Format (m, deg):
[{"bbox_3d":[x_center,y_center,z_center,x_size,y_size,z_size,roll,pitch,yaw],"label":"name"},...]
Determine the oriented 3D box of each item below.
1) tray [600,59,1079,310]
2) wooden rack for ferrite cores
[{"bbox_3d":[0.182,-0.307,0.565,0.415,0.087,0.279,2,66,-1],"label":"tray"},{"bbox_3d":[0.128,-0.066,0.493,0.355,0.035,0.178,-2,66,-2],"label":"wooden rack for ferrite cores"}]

——————————

#### Task to carry out
Word for word, set down every line of the material above.

#### Answer section
Format (m, deg):
[{"bbox_3d":[x_center,y_center,z_center,x_size,y_size,z_size,roll,pitch,yaw],"label":"name"},...]
Determine the oriented 3D box of each item below.
1) tray [600,59,1079,310]
2) wooden rack for ferrite cores
[{"bbox_3d":[0.182,-0.307,0.565,0.415,0.087,0.279,2,66,-1],"label":"tray"},{"bbox_3d":[0.128,-0.066,0.493,0.355,0.035,0.178,-2,66,-2],"label":"wooden rack for ferrite cores"}]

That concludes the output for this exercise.